Bollywood is lurching with arms outstretched into new territory with its first zombie comedies, hoping to replicate the success of a host of light-hearted Hollywood movies about the living dead.
"Shaadi of the Dead" (Wedding of the Dead), starring Abhay Deol and up-and-coming female lead Genelia D'Souza, is due for release next year and centres around a zombie invasion at a Punjabi marriage ceremony.
Abhay Deol will star in 'Shaadi Of The Dead', a comedy about a Punjabi
wedding invaded by zombies (PIC/AFP)
The film will be vying for audiences with the Saif Ali Khan vehicle "Go Goa Gone", about a group of youngsters who fight an army of the undead in the Indian resort state of Goa.
Popular Western examples of the "rom-zom-com" (romantic zombie comedy) genre include "Shaun of the Dead" (2004), starring British comic Simon Pegg, and "Zombieland" (2009), with Woody Harrelson.
"Shaadi of the Dead" director Navdeep Singh is banking on the novelty value of the genre to suit the changing tastes of younger Indian film audiences now exposed to wider outside influences.
"We feel this idea of a zombie film is very fresh," he told AFP. "It will be India's first zombie film. It is something that has never been tried in the Hindi film industry and so we feel it will work."
Bollywood may be famous for its stories of idealised love set to song and dance but belief in the supernatural is widespread in India and movie-makers have previously flirted with horror.
In the 1970s and 1980s, the Ramsay family directed a string of schlock horror monster films, like "Hotel", "Purana Mandir" (The Old Temple), "Veerana" (Wilderness) and "Purani Haveli" (The Old Mansion).
The movies are cult viewing among many Indian film fans.
But after the Ramsay brothers' "Bandh Darwaza" (Closed Door) in 1990, the genre all but disappeared, as film-makers returned to well-worn themes of love and romance.
The last decade, however, saw a partial horror revival, as directors began to experiment with different themes, introducing better production values and special effects to the shaky sets and flimsy plots of old.
Ram Gopal Verma brought out "Bhoot" (Ghost) and "Darna Mana Hai" (Being Scared Forbidden) in 2003, using more mainstream actors such as Ajay Devgn, Saif Ali Khan and Shilpa Shetty.
Saurab Narang's "Vaastu Shastra" (Possession, 2004), and "Raaz" (Secret, 2002) director Vikram Bhatt's "1920", released in 2008, were well-received. Bhatt also released a 3-D horror film "Haunted" this year.
Navdeep Singh admits that in previous years, making a zom-com would be a risk, with most Indian film-makers pandering to conservative audiences in providing a bread-and-butter diet of strong-jawed heroes and doe-eyed heroines.

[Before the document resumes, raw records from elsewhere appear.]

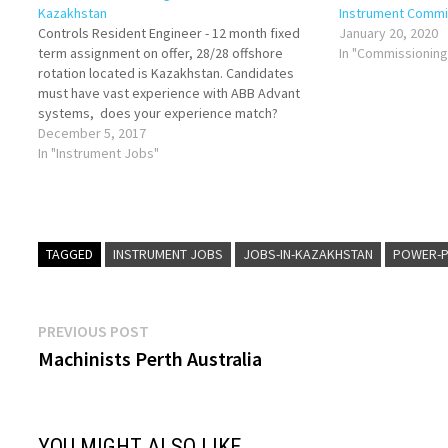
Kazakhstan
Instrument Commi
Controls Resident Engineer - 12 month fixed
January 20, 2020
term assignment on offer, 28/28 offshore
In "Commissionin
rotation located is Kazakhstan. Candidates
must have vast experience with ABB Advant
systems, does your experience match?
please share your in date CV with
December 5, 2017
greg.cooper@jdrenergy.com
In "Instrument Jobs"
TAGGED
INSTRUMENT JOBS
JOBS-IN-KAZAKHSTAN
POWER-P
Post
Previous
PREVIOUS POST
post:
Machinists Perth Australia
navigation
YOU MIGHT ALSO LIKE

But he added: "Things have changed a lot now and producers want to take a risk with films on different subjects. And 'Shaadi of the Dead' is one of them because the script of the film has come to me from Siddharth Jain."
Jain, widely known as Sid, is an emerging Bollywood film-maker and entrepreneur who is head of Mumbai-based iRock Films.
Earlier this year, he co-produced the paranormal thriller "Ragini MMS", with Ekta Kapoor, whose "Love, Sex Aur Dhokha" (Love, Sex and Betrayal, 2010) was hailed as groundbreaking for of its use of hand-held and security cameras.
In preparation for the release of "Shaadi of the Dead", Jain is to publish a graphic novel about zombies in Bollywood.
He said in an interview published earlier this year that he was proud to produce India's first zom-com and was already planning a follow-up, "Honeymoon of the Dead", a zombie-based television reality show and website.
"It ('Shaadi of the Dead') is going to be an iconic youth film as far as I am concerned and will redefine youth entertainment for this decade in India," he told entertainment.oneindia.in.
"It's mad, crazy, romantic, funny, violent and super cool. It's like a two-hour theme park ride."